It turns out that that having lots of independent microservices being built by independent teams changes the way you need to build and run your system tests. Configuration management becomes crucial when you have so many moving parts to test and deploy.
We’ve actually been through a couple of iterations of our deployment pipeline structure. To start with, we ran all the new system tests against the whole system every time anything changed in any service anywhere.
Figure 1: First build pipeline structure we tried (foo, bar and baz are placeholder names for our actual service names, and of course, in reality, we had more like 20 or so different services).
If you look at Figure 1, you can see the first way we arranged our build pipeline. When anyone pushes to any of the services (foo, bar or baz service) it triggers a new build of ‘update-release-candidates’ which updates the list of all the latest versions of all the services. Then we test these versions of the services running at the same time, in all the all-system-tests pipeline. If they all pass, then the ‘deploy-to-staging’ pipeline becomes available to run (we actually trigger it manually so we don’t disturb other work going on there).
“Having lots of independent microservices changes the way you need to build and run your system tests.”
There were several problems with this structure. Firstly, the tests couldn’t keep up with the number of changes being generated by our developers. Quite often a pile of tens of changes would all go into the all-system-tests pipeline together, and it would be hard to work out which one had caused a test breakage. While the tests were broken, we got no new release candidates of the system at all, so everyone was blocked from deploying their changes.
One solution we tried for this problem was to improve our analysis tools. We had a couple of bright young summer students help us to improve our ‘dashboard’ web application to analyse failing tests (it’s free and open source by the way – available here).

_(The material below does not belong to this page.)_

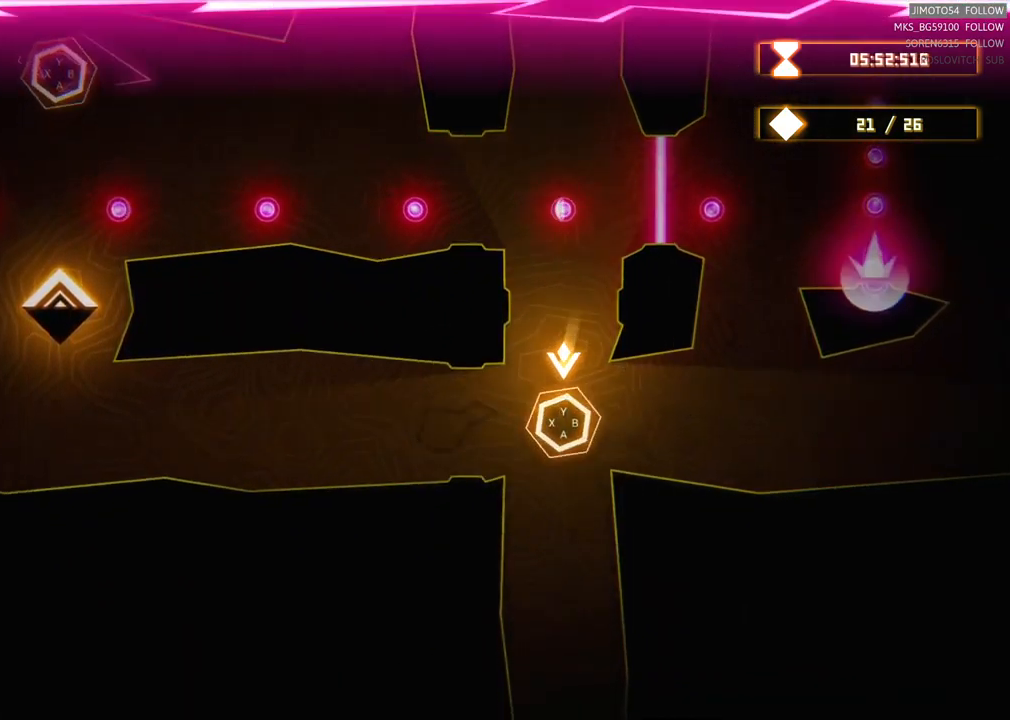
{"buttons": [], "left_stick": "center", "right_stick": "center", "events": [[133, "left_stick", "center"]]}
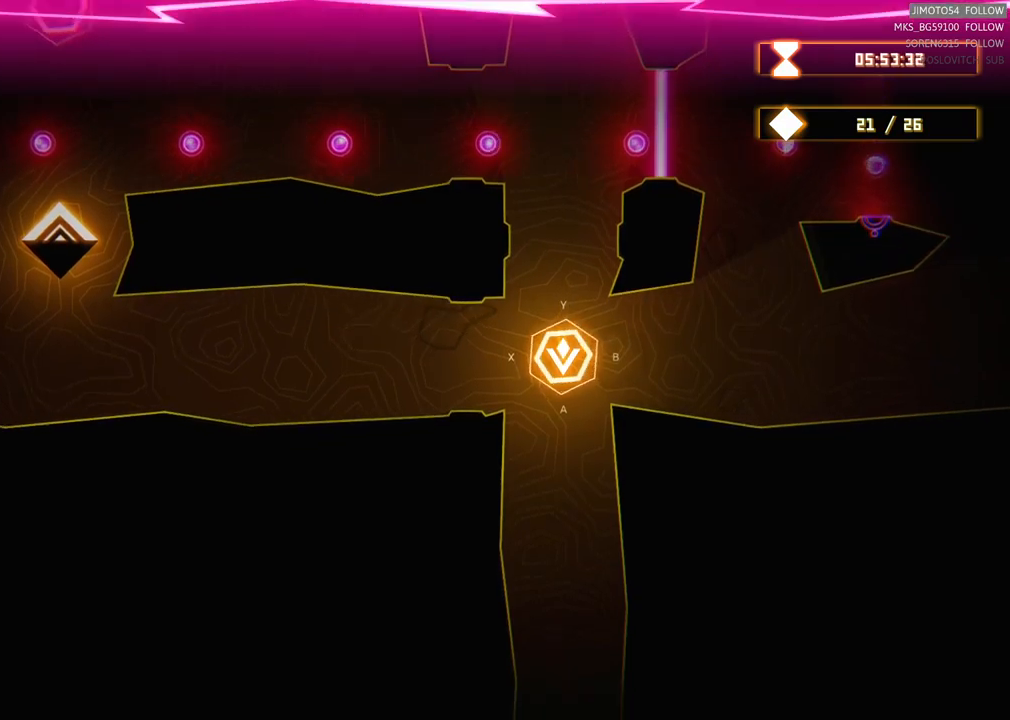
{"buttons": [], "left_stick": "center", "right_stick": "center", "events": [[183, "A", "down"], [333, "A", "up"]]}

When the tests fail, it shows you all the commits that could possibly have caused it, going all the way upstream in the pipeline. It then lets you assign the task of fixing the tests to someone appropriate. This did help quite a bit, it got much easier to work out what was happening, which service had a problem, and who should fix it.
Figure 2: Second pipeline structure we tried. The system tests are now divided up by feature area (“FeatureA”, “FeatureB” are placeholders for the actual feature names, and of course, in reality, we had a lot more than two of them).

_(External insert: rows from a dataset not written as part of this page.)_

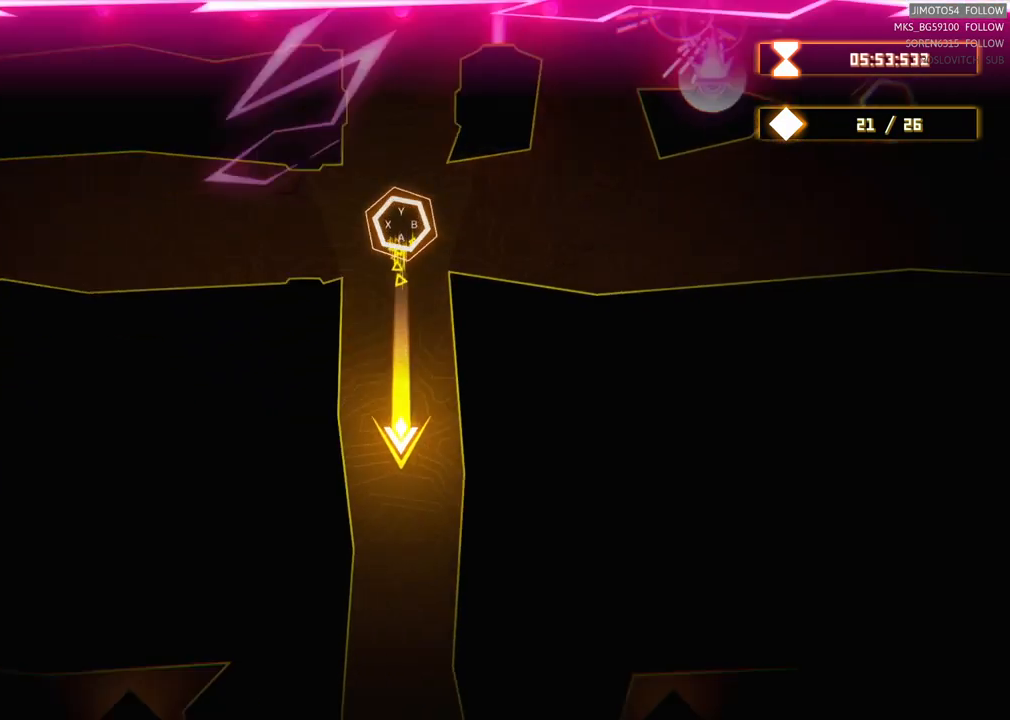
{"buttons": [], "left_stick": "center", "right_stick": "center", "events": []}
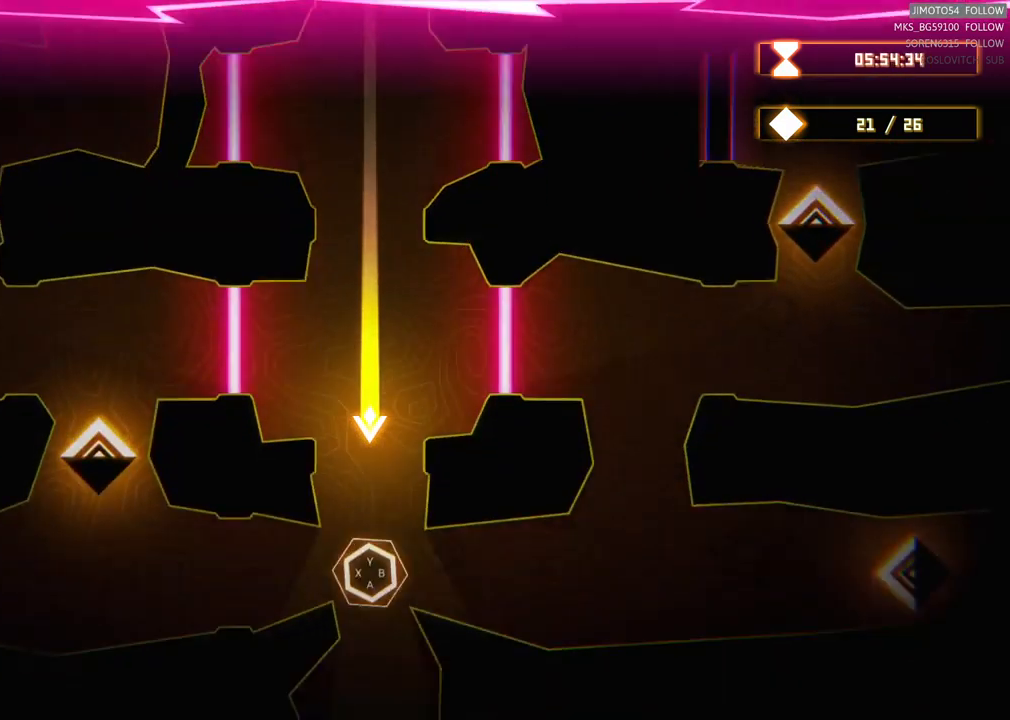
{"buttons": [], "left_stick": "center", "right_stick": "center", "events": []}
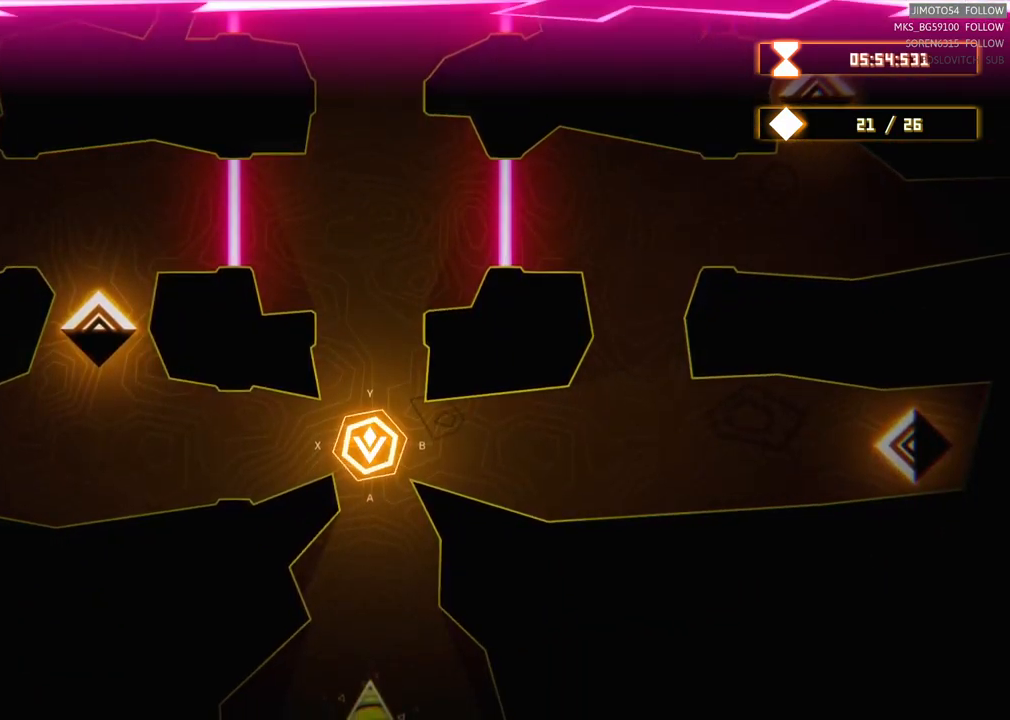
{"buttons": [], "left_stick": "center", "right_stick": "center", "events": []}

We also divided up the system tests into several suites by feature. Mostly this was because the number of microservices was so large, you couldn’t run all of them on the same machine any more. So each featureX-system-tests run will start a subset of the microservices, and run tests against one functional area that can be handled by only those services. This helps us to pinpoint which functional area is broken, and therefore which team should fix them.
The trouble was, it didn’t seem to increase the number of release candidates very much. People still broke tests, and even though we could quickly discover who it was who should fix them, failing tests were still blocking our pipeline too often. It becomes easier to see why that is, if I draw the same pipeline diagram again, but highlighting which teams owned which parts (Figure 3).

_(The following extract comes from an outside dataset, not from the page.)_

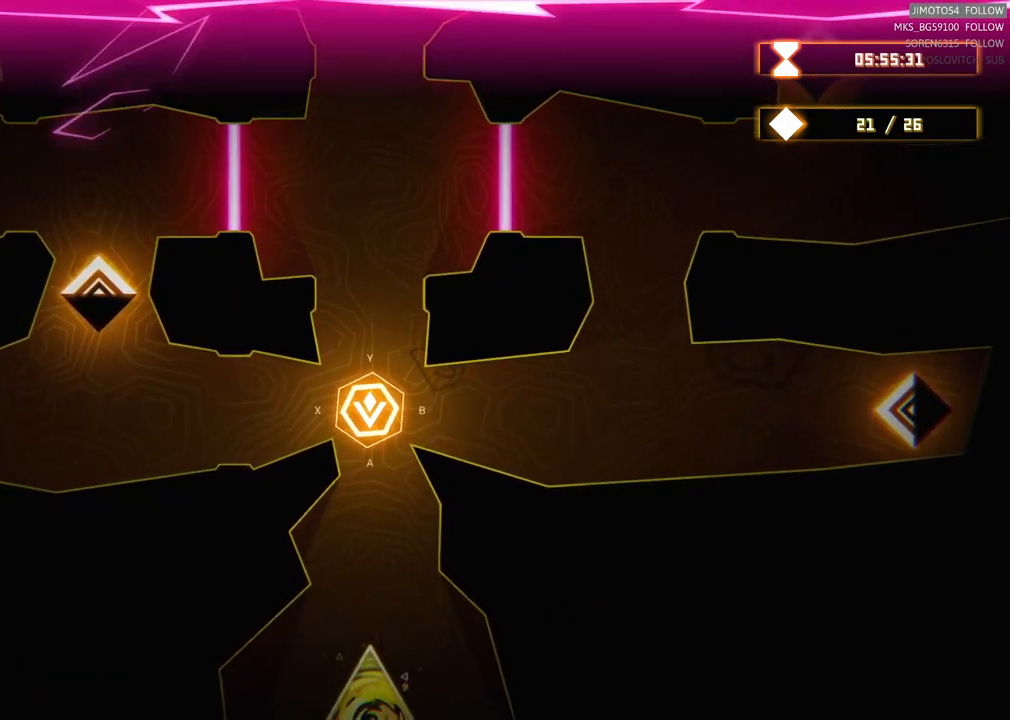
{"buttons": [], "left_stick": "center", "right_stick": "center", "events": []}
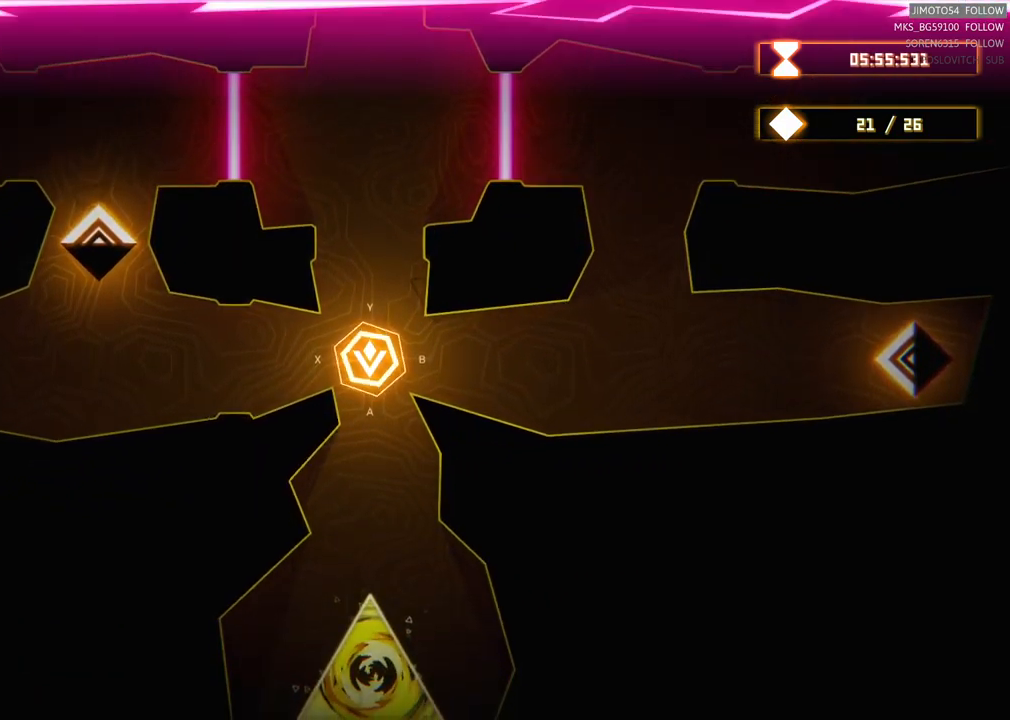
{"buttons": [], "left_stick": "center", "right_stick": "center", "events": [[283, "B", "down"], [450, "B", "up"]]}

Figure 3: Same diagram as figure 2, but with team ownership added (in reality our teams have much better names than ‘A’ and ‘B’ and we have a lot more of them).
“It’s all about understanding that we live in a microservices architecture now.”
It’s clear from Figure 3 that if Team B make a mistake in the ‘baz-service’ that breaks the ‘featureB-system-tests’ then this will block Team A from getting any new versions of their services into staging.
Independent Teams with shared tests
We had split up our functionality across many services. We had split up our developers into independent feature teams. The tests were formally owned by different teams. It wasn’t enough! The problem was that a mistake by one team in one service would block all the other teams from deploying their services. So we changed to a pipeline structure as in Figure 4.
Figure 4: Latest pipeline structure we’re using.
This change wasn’t as simple as it looks in the diagram. In system tests, because you’re testing whole features, you’ll necessarily be running several microservices. Team A needs to also use the services owned by Team B when they run their featureA-system tests. Crucially though, they don’t need the very latest version.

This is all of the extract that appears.